▸ **What this task involves**
Your answer must be every line of the data that holds the string "images".
((
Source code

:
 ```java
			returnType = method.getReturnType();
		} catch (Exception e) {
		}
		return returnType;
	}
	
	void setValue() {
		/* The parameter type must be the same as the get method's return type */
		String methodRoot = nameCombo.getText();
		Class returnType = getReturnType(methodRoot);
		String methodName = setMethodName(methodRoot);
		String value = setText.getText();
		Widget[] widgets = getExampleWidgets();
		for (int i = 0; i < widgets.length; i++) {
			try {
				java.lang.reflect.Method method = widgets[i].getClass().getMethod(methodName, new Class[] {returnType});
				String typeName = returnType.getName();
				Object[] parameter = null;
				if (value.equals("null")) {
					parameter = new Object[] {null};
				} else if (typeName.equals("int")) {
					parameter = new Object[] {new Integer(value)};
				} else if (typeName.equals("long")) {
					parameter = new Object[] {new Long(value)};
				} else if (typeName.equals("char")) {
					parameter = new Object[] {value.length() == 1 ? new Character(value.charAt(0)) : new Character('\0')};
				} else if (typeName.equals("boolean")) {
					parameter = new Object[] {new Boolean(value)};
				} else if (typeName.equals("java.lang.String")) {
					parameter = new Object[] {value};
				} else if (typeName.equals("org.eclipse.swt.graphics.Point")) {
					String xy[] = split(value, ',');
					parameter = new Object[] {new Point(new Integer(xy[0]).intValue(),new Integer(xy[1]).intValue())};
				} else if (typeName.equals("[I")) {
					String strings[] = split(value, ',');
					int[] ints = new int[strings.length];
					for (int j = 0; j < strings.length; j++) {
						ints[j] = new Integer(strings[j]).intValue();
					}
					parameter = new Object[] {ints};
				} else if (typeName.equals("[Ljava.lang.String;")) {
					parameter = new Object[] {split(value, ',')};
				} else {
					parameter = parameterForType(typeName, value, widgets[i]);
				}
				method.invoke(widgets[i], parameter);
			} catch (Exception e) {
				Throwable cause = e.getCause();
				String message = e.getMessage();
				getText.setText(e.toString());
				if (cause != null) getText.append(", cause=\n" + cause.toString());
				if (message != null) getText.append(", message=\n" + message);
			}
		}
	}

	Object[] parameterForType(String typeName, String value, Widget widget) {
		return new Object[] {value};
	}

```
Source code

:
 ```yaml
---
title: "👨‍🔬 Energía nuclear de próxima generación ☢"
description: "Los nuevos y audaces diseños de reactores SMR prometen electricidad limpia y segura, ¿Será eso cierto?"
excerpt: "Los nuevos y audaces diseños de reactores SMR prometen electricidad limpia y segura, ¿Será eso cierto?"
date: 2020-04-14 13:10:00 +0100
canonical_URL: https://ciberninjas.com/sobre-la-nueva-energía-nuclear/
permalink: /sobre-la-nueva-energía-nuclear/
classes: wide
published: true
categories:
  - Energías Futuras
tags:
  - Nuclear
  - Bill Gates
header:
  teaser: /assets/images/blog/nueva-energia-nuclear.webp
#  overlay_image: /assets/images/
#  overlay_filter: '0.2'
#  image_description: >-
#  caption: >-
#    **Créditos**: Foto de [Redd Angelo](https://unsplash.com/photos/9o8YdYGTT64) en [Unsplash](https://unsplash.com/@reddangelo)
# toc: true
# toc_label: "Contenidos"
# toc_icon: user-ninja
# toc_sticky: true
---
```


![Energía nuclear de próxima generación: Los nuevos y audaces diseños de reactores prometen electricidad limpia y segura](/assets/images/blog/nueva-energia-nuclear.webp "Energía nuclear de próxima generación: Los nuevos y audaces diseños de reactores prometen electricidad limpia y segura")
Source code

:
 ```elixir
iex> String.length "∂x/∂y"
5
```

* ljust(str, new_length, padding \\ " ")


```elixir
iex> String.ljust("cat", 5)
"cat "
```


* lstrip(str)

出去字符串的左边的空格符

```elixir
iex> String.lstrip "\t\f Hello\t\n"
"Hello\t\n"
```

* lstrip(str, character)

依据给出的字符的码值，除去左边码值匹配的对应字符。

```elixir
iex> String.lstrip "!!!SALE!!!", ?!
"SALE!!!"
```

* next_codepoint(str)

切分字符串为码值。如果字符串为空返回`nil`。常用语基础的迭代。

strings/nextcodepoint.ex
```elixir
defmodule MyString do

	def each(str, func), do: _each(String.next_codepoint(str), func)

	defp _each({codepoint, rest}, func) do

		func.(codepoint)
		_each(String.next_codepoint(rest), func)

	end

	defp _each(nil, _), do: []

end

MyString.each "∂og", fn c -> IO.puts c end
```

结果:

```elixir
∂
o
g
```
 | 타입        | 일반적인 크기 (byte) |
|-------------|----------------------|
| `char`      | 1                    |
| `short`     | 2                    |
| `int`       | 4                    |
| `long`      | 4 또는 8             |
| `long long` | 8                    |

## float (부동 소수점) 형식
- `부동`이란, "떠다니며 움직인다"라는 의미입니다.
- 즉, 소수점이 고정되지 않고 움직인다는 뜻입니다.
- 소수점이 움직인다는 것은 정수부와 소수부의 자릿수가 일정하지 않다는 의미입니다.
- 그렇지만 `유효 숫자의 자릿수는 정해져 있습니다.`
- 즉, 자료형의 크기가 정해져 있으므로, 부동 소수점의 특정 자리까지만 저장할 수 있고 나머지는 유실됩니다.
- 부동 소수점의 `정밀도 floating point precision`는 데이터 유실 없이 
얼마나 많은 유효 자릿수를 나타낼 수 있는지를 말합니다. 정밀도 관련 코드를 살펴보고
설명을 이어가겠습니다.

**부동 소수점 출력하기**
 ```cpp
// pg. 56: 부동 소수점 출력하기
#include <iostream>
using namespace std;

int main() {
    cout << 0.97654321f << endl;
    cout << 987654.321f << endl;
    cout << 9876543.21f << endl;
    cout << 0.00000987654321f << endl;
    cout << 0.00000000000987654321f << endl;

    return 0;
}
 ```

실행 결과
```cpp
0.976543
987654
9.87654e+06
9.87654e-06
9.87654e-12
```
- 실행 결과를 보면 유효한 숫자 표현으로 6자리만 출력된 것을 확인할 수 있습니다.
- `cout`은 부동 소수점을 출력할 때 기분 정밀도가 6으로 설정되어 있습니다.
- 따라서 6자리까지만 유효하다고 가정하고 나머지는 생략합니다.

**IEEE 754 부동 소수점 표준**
))
▸ **Response area**
  teaser: /assets/images/blog/nueva-energia-nuclear.webp
#  overlay_image: /assets/images/
![Energía nuclear de próxima generación: Los nuevos y audaces diseños de reactores prometen electricidad limpia y segura](/assets/images/blog/nueva-energia-nuclear.webp "Energía nuclear de próxima generación: Los nuevos y audaces diseños de reactores prometen electricidad limpia y segura")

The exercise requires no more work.